[Intel-wired-lan] Fragmented UDP packets trigger rx_missed_errors on 82599EB

* [Intel-wired-lan] Fragmented UDP packets trigger rx_missed_errors on 82599EB
@ 2015-04-02  3:56 Fan Du
  2015-04-02 17:52 ` [Intel-wired-lan] [E1000-devel] " Tantilov, Emil S
  0 siblings, 1 reply; 4+ messages in thread
From: Fan Du @ 2015-04-02  3:56 UTC (permalink / raw)
  To: intel-wired-lan

Hi

While investigating a upper level network issue, I found out the root cause may be triggered
by packet loss at NIC level, showed by rx_missed_errors.

kernel: linux-2.6.32-358.el6.x86_64
server: iperf -s -B 192.168.5.1 -u
client: iperf -c 192.168.5.1 -u -b 10G -i 1 -t 1000 -P 12 -l 3k
Use -l to specify buffers large than MTU to create fragmented IP packets.

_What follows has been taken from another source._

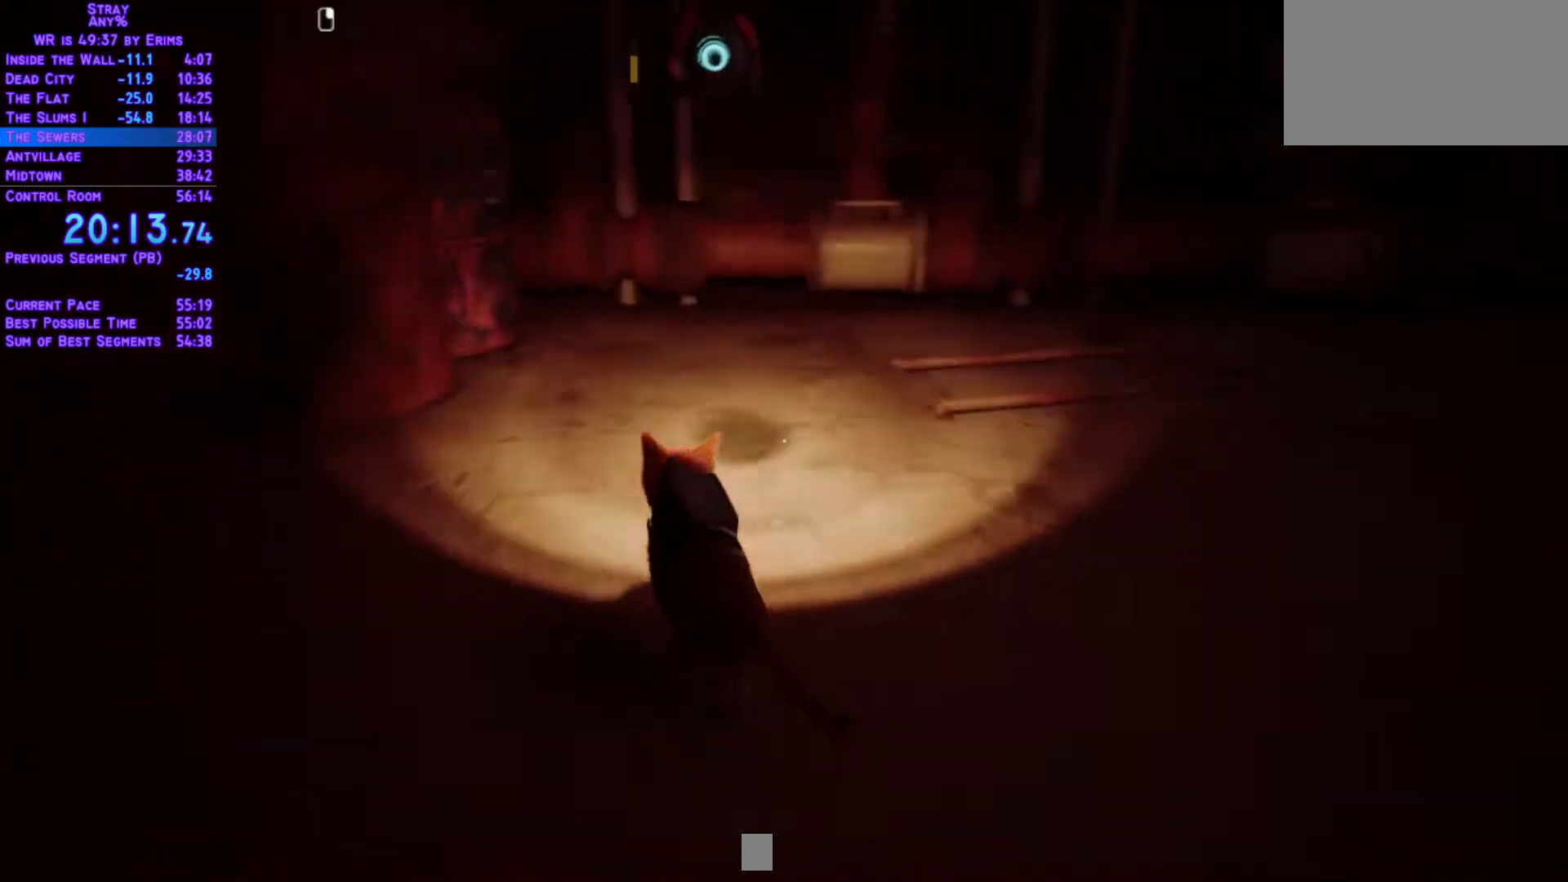
{"dt_ms": 500, "buttons": [], "left_stick": "center", "right_stick": "center", "events": [[100, "DPAD_RIGHT", "down"], [100, "DPAD_UP", "up"], [317, "DPAD_RIGHT", "up"], [400, "L1", "up"]]}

1. Tune rx ring from 512 to max 4096 does help for single flow, but still got great rx_missed_errors from multiple flows.
2. Using latest net-next 4.0.0-rc4 shows the same effect.
3. Got 9.4Gbits/sec even though rx_missed_errors shows NIC level packets drop.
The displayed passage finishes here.